_REQUIRED WORK_.
Give these records again with "street-level photo" replaced by "street-level image" and everything else unchanged. Leave the pictures out of your answer.
•••
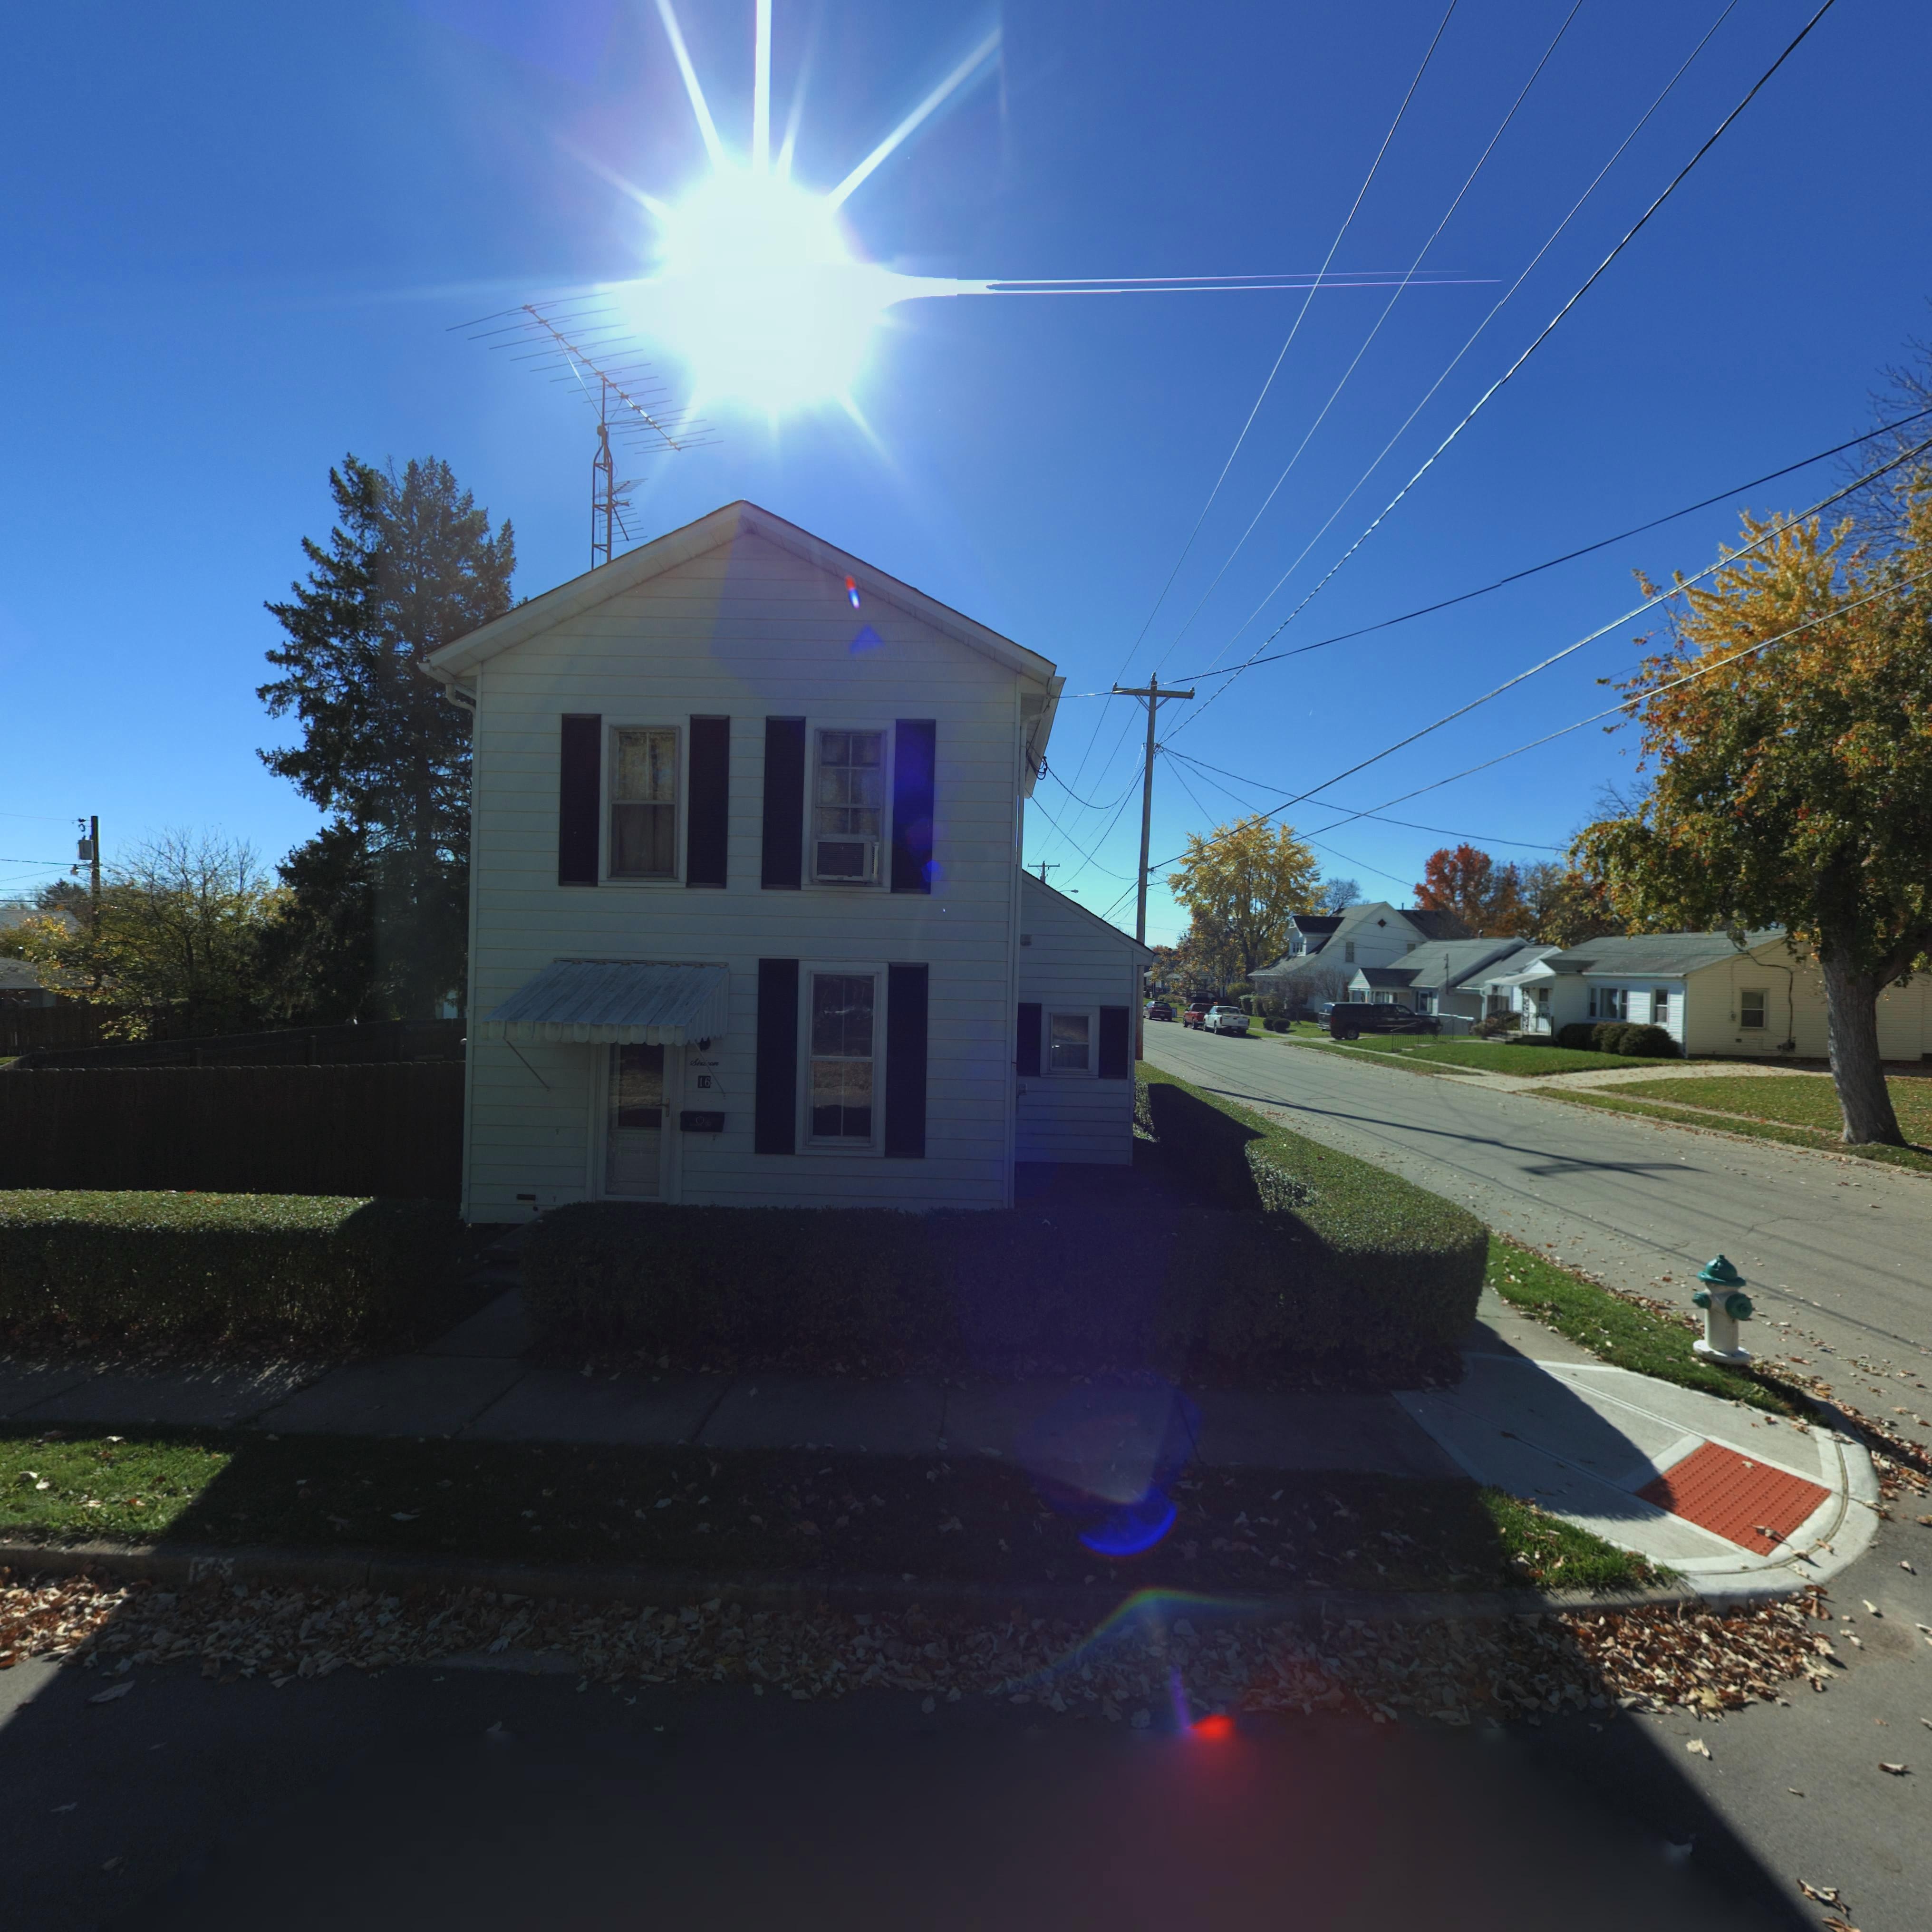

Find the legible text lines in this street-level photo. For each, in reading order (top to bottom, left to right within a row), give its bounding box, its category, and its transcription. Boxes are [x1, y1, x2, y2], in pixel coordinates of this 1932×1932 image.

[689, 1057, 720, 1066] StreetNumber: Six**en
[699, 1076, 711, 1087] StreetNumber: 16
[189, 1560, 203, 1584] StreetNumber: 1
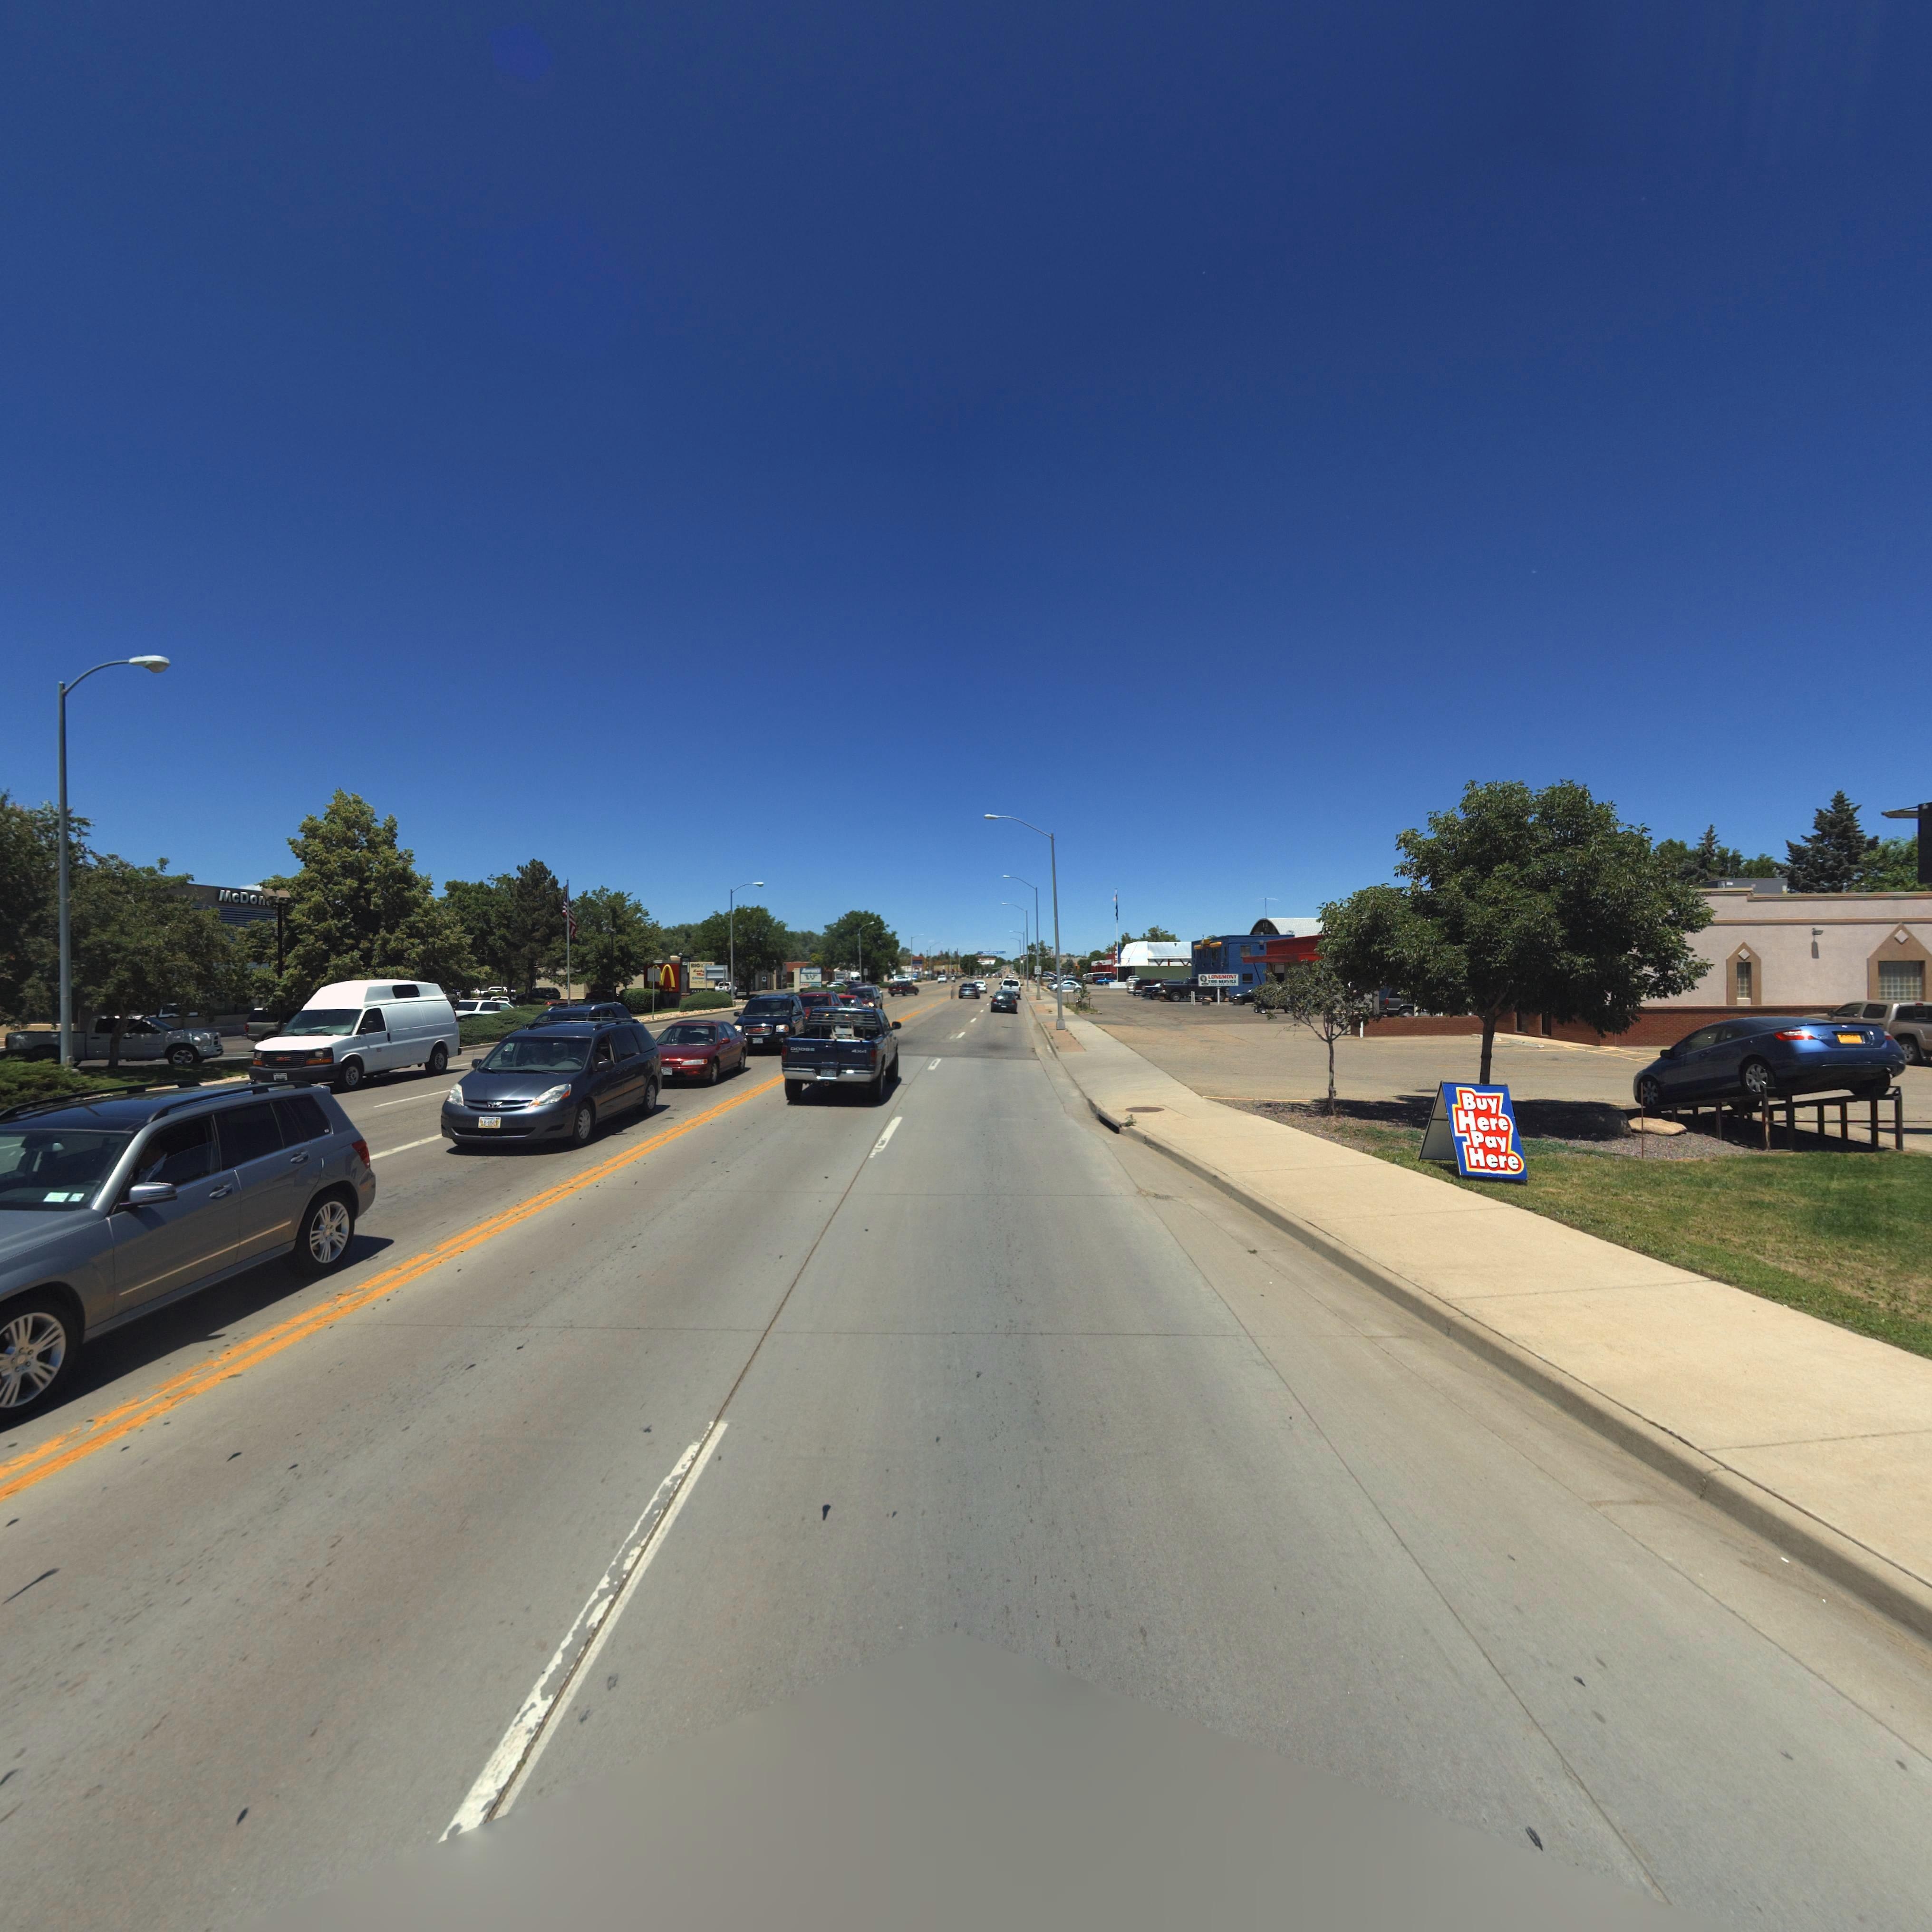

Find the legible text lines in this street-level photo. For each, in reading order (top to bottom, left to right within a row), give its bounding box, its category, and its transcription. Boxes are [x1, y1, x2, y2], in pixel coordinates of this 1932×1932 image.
•••
_RESPONSE BELOW_.
Find the legible text lines in this street-level image. For each, in reading order (top to bottom, left to right within a row), give its bounding box, its category, and its transcription. Boxes are [x1, y1, x2, y2], in pixel coordinates of this 1932×1932 image.

[689, 1057, 720, 1066] StreetNumber: Six**en
[699, 1076, 711, 1087] StreetNumber: 16
[189, 1560, 203, 1584] StreetNumber: 1

Find the legible text lines in this street-level image. For each, in reading order (top to bottom, left to right within a row), give its bounding box, its category, and its transcription. Boxes are [x1, y1, x2, y2], in pixel coordinates of this 1932×1932 image.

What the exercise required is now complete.